The depravity that caused more than 1 million Rohingya to flee from Myanmar to neighboring Bangladesh haunts Ibgui, a mother of two.
"There were definitely stories of throwing the children in a fire, and then forcing the mother to watch, and then afterwards violating her and then letting her go so she had to live with the memory of watching her child burn," she said.
One mother who shared her story with Ibgui was brutalized because she's Rohingya, a persecuted minority group in Myanmar. More than 1,000 Rohingya have fled to the Chicago area, but 1.2 million have fled to Bangladesh.
"You look around you, and you have a sea of tents. You cannot actually see the border of that camp," said Dr. Zaher Sahloul, a Chicago area physician and co-founder of MedGlobal.
Conditions at the refugee camp in Bangladesh are abominable.
"You have two or three families in every tent. They don't have even blankets to cover the floor," Sahloul said.
Sahloul founded MedGlobal in order to address catastrophes like the one facing the Rohingya. They took action in the face of what they see as global inaction.
"To let the world know that this is happening, and that we should not be turning away," Sahloul said.
That's why, in July, Ibgui was back in Bangladesh, training midwives in neonatal techniques that can be put to immediate use in the camps.

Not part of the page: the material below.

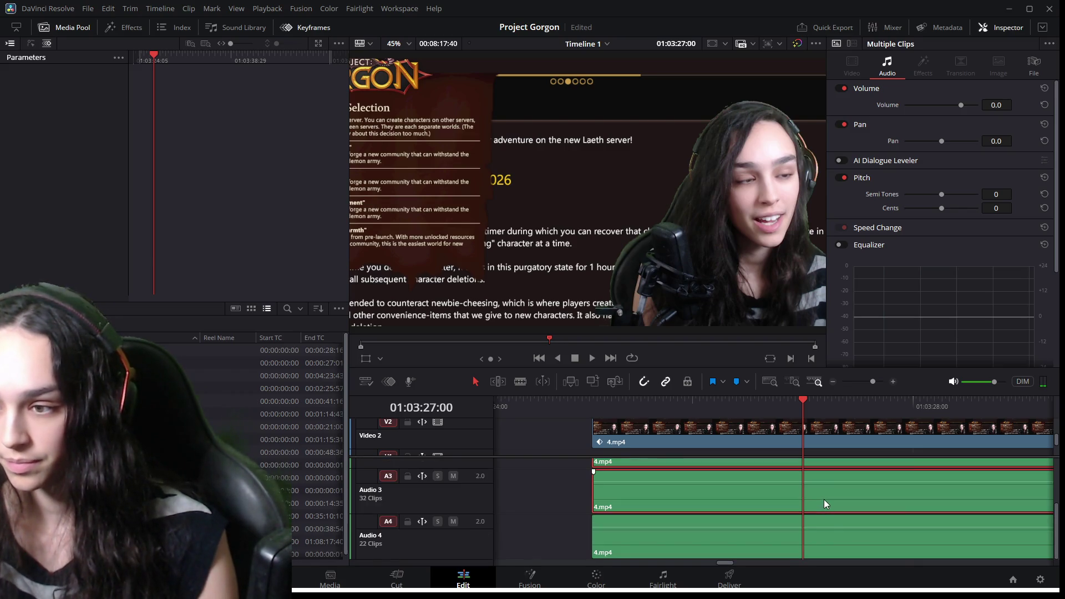
{"action": "scroll", "coordinate": [821, 516], "scroll_direction": "up", "scroll_amount": 3}
{"action": "left_click_drag", "start_coordinate": [827, 524], "coordinate": [809, 525]}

"That would be translated into saving lives of thousands of babies," Sahloul said.
Lives transformed through life-saving medicine, or the simplest of gestures, as exemplified by Sahloul's small gift to three children.
"I gave each one of them two Tic Tacs; and they looked at it, and they looked at me, and they started to smile and laugh as if they owned the whole world," he said.
That's because, when your world is shattered, a sign that others care can make all the difference.
"Caring about what's happening past our own borders is just a form of humanity, and that child that burned is as valuable and as beautiful as a child here in America," Ibgui said.
MedGlobal volunteers have donated more than 17,000 hours of time to help Rohingya refugees. Those medical professionals have helped more than 80,000 people during the past two years.